*Extract provided*
[Start of Attachment]

During the Civil War, however, the park was used for housing troops, and the condition of the park did not immediately rebound. After the war, the property was used as a common pasture. Columus St. and America St. ran through the park at right angles (as wide promenades, but not continuations of the streets), dividing it into four quadrants by 1867.

The "Up-Town" part of the peninsula (above Calhoun St.) had a few public green spaces, but one newspaper editorialized that in the future, much larger parks could be developed in the area of Gadsden Green along the Ashley River and that Hampstead Mall could be joined to a future park at the site of the Half-Moon Battery along the Cooper River.

City Council planned improvements to all of the city park in 1867. A drive was begun to raise money for improvements to the park from city residents in 1868; the work would include fencing with pedestrian gates and shell paths. Work was being done in June 1868. A substantial fence was added. (In 1896, the fence was removed.)

The extension of Hampstead Mall was never completed, but by 1870, the area was an enclosed pleasure ground for the neighborhood residents who could not easily travel the two miles to the Battery to enjoy walks.

The first transportation intrusion into the park occurred in 1897 when a right-of-way was granted to the Electric Railroad to run a line along Columbus St.

A bandstand was built in 1901. The bandstand was moved in 1905 because it was in the way of the addition of the railway in 1905. Electric lights replaced gas ones in 1902.

In 1905, eight shade trees on both sides of Columbus St. were removed to improve access along the street between Meeting St. and the planned Union Station on East Bay St. The matter was disputed at City Council, and a committee was eventually created to investigate the matter. The special committee's members took different positions on how to avoid the problems expected from running the rail line through the park including the risk of scaring horses and endangering children. When the matter finally came back to City Council, the body voted to sacrifice 11 more oaks to the reworking of Columbus St. but requested the Parks Commission to consider other beautification of the park.

[End of Attachment]

*Task description*
According to the passage on the park's history, in what year was the Electric Railroad granted a right-of-way to run a line along Columbus St.? The entries have no role in this exercise.

*Information supplied*
[Start of Attachment]

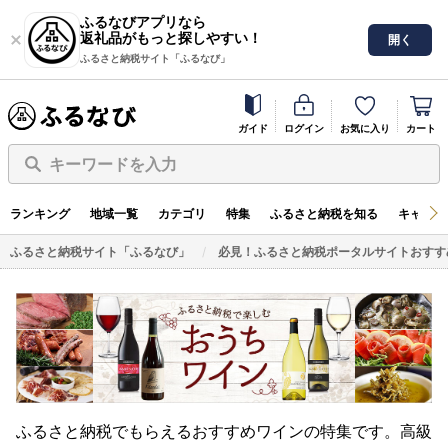
ふるなびアプリなら
返礼品がもっと探しやすい！
開く
ふるさと納税サイト「ふるなび」
ガイド
ログイン
お気に入り
カート
キーワードを入力
ランキング
地域一覧
カテゴリ
特集
ふるさと納税を知る
キャンペ
ふるさと納税サイト「ふるなび」
必見！ふるさと納税ポータルサイトおすす
ふるさと納税でもらえるおすすめワインの特集です。高級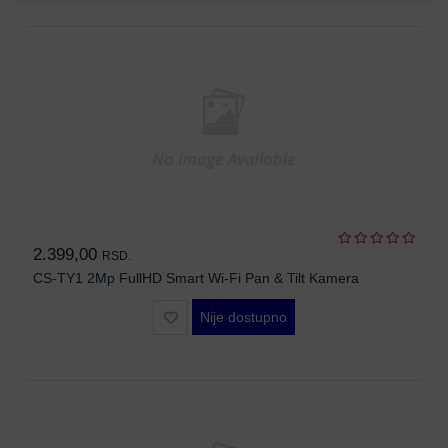
AP-
OVI
I
KONTROLERI
AOLYNK
66
42
84
2.399,00
RSD.
80
CS-TY1 2Mp FullHD Smart Wi-Fi Pan & Tilt Kamera
38
Nije dostupno
19
34
103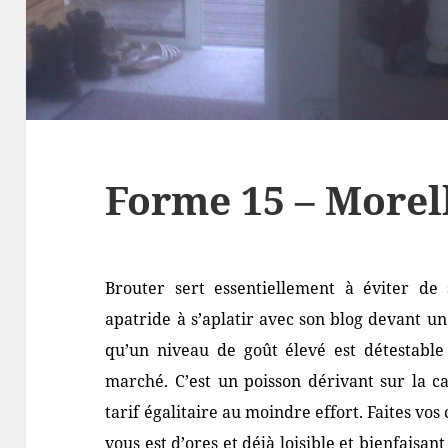
Forme 15 – Morel
Brouter sert essentiellement à éviter de
apatride à s’aplatir avec son blog devant un
qu’un niveau de goût élevé est détestable
marché. C’est un poisson dérivant sur la c
tarif égalitaire au moindre effort. Faites vos
vous est d’ores et déjà loisible et bienfaisant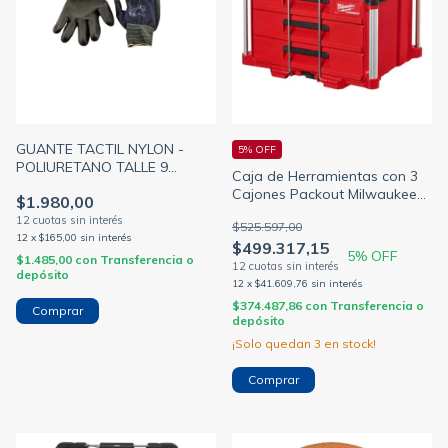
GUANTE TACTIL NYLON -
5% OFF
POLIURETANO TALLE 9
Caja de Herramientas con 3
(TACTIL)
Cajones Packout Milwaukee
$1.980,00
4822-8443
$525.597,00
12
x
$165,00
sin interés
$499.317,15
5
% OFF
$1.485,00
con
Transferencia o
depósito
12
x
$41.609,76
sin interés
$374.487,86
con
Transferencia o
depósito
¡Solo quedan
3
en stock!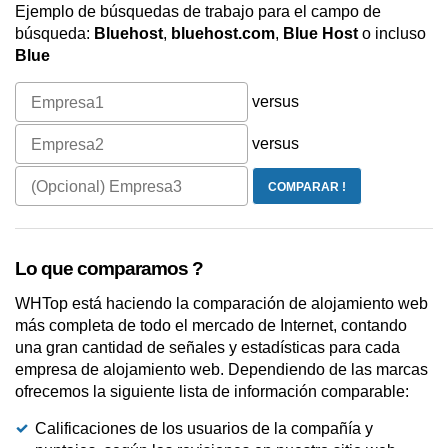
Ejemplo de búsquedas de trabajo para el campo de
búsqueda:
Bluehost
,
bluehost.com
,
Blue Host
o incluso
Blue
versus
versus
Lo que comparamos ?
WHTop está haciendo la comparación de alojamiento web
más completa de todo el mercado de Internet, contando
una gran cantidad de señales y estadísticas para cada
empresa de alojamiento web. Dependiendo de las marcas
ofrecemos la siguiente lista de información comparable:
Calificaciones de los usuarios de la compañía y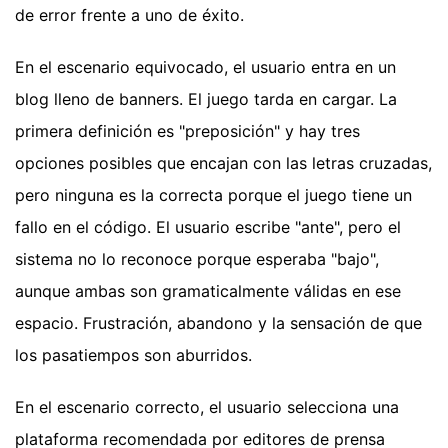
de error frente a uno de éxito.
En el escenario equivocado, el usuario entra en un
blog lleno de banners. El juego tarda en cargar. La
primera definición es "preposición" y hay tres
opciones posibles que encajan con las letras cruzadas,
pero ninguna es la correcta porque el juego tiene un
fallo en el código. El usuario escribe "ante", pero el
sistema no lo reconoce porque esperaba "bajo",
aunque ambas son gramaticalmente válidas en ese
espacio. Frustración, abandono y la sensación de que
los pasatiempos son aburridos.
En el escenario correcto, el usuario selecciona una
plataforma recomendada por editores de prensa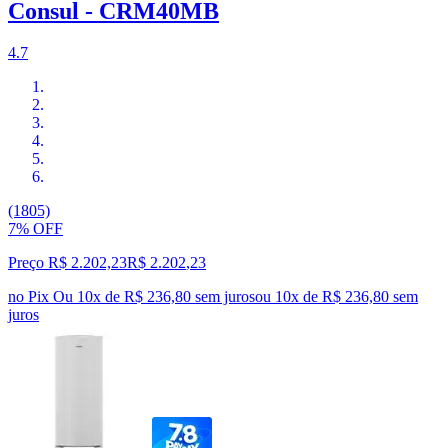
Consul - CRM40MB
4.7
(1805)
7% OFF
Preço R$ 2.202,23
R$
2.202
,
23
no Pix
Ou 10x de R$ 236,80 sem juros
ou
10
x de
R$ 236,80
sem
juros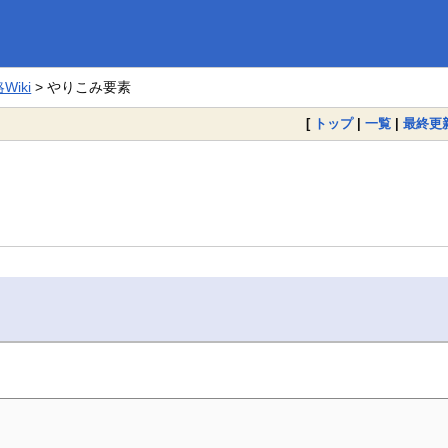
iki
> やりこみ要素
[
トップ
|
一覧
|
最終更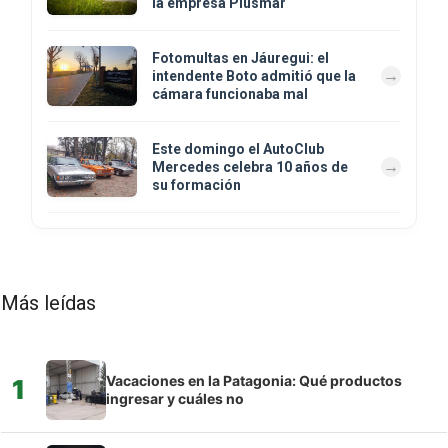
la empresa Plusmar
Fotomultas en Jáuregui: el
intendente Boto admitió que la
cámara funcionaba mal
Este domingo el AutoClub
Mercedes celebra 10 años de
su formación
Más leídas
Vacaciones en la Patagonia: Qué productos
1
ingresar y cuáles no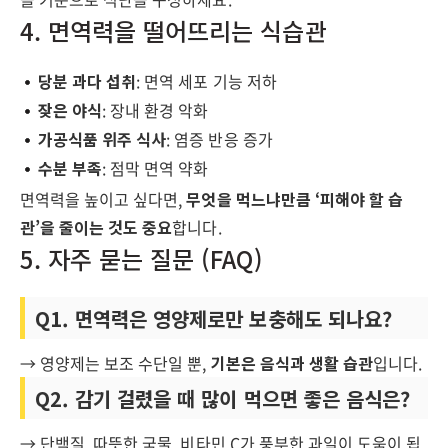
4. 면역력을 떨어뜨리는 식습관
당분 과다 섭취
: 면역 세포 기능 저하
잦은 야식
: 장내 환경 악화
가공식품 위주 식사
: 염증 반응 증가
수분 부족
: 점막 면역 약화
면역력을 높이고 싶다면,
무엇을 먹느냐만큼 ‘피해야 할 습
관’을 줄이는 것도 중요
합니다.
5. 자주 묻는 질문 (FAQ)
Q1. 면역력은 영양제로만 보충해도 되나요?
→ 영양제는 보조 수단일 뿐,
기본은 음식과 생활 습관
입니다.
Q2. 감기 걸렸을 때 많이 먹으면 좋은 음식은?
→ 단백질, 따뜻한 국물, 비타민 C가 풍부한 과일이 도움이 됩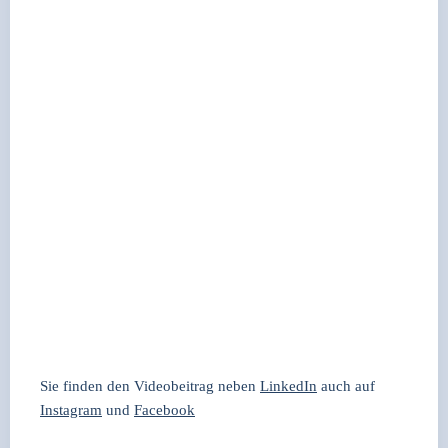
Sie fin­den den Video­bei­trag neben
Lin­ke­dIn
auch auf
Insta­gram
und
Face­book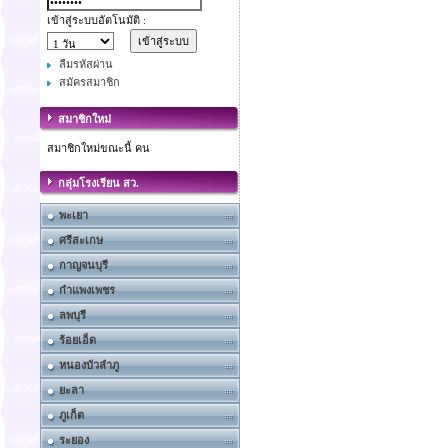
เข้าสู่ระบบอัตโนมัติ :
ลืมรหัสผ่าน
สมัครสมาชิก
สมาชิกใหม่
สมาชิกใหม่ขณะนี้ คน
กลุ่มโรงเรียน สว.
พะเยา
ศรีสะเกษ
กาญจนบุรี
กำแพงเพชร
ลพบุรี
ร้อยเอ็ด
หนองบัวลำภู
ยะลา
ภูเก็ต
ระยอง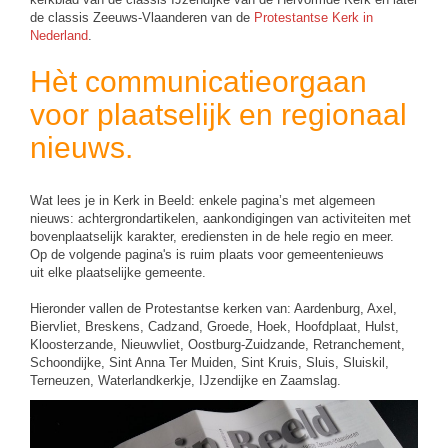
de classis Zeeuws-Vlaanderen van de
Protestantse Kerk in
Nederland
.
Hèt communicatieorgaan
voor plaatselijk en regionaal
nieuws.
Wat lees je in Kerk in Beeld: enkele pagina’s met algemeen
nieuws: achtergrondartikelen, aankondigingen van activiteiten met
bovenplaatselijk karakter, erediensten in de hele regio en meer.
Op de volgende pagina's is ruim plaats voor gemeentenieuws
uit elke plaatselijke gemeente.
Hieronder vallen de Protestantse kerken van: Aardenburg, Axel,
Biervliet, Breskens, Cadzand, Groede, Hoek, Hoofdplaat, Hulst,
Kloosterzande, Nieuwvliet, Oostburg-Zuidzande, Retranchement,
Schoondijke, Sint Anna Ter Muiden, Sint Kruis, Sluis, Sluiskil,
Terneuzen, Waterlandkerkje, IJzendijke en Zaamslag.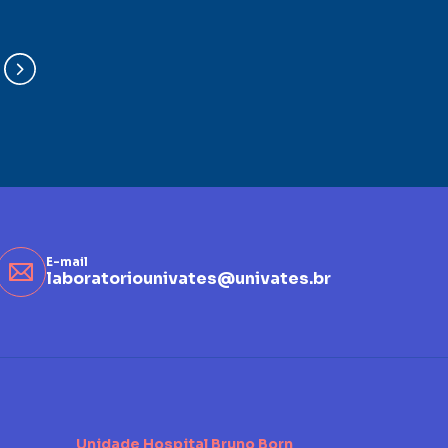
E-mail
laboratoriounivates@univates.br
Unidade Hospital Bruno Born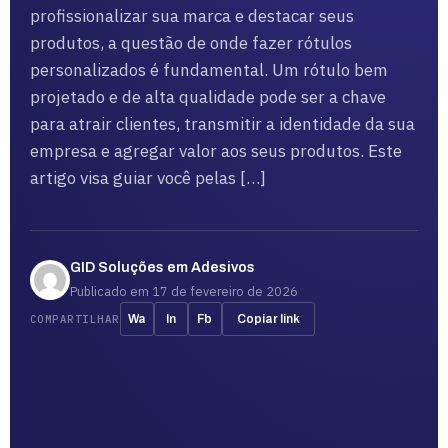
profissionalizar sua marca e destacar seus
produtos, a questão de onde fazer rótulos
personalizados é fundamental. Um rótulo bem
projetado e de alta qualidade pode ser a chave
para atrair clientes, transmitir a identidade da sua
empresa e agregar valor aos seus produtos. Este
artigo visa guiar você pelas […]
GID Soluções em Adesivos
Publicado em 17 de fevereiro de 2026
COMPARTILHAR
Wa
In
Fb
Copiar link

[End of Attachment]

*Solution for this problem*
1897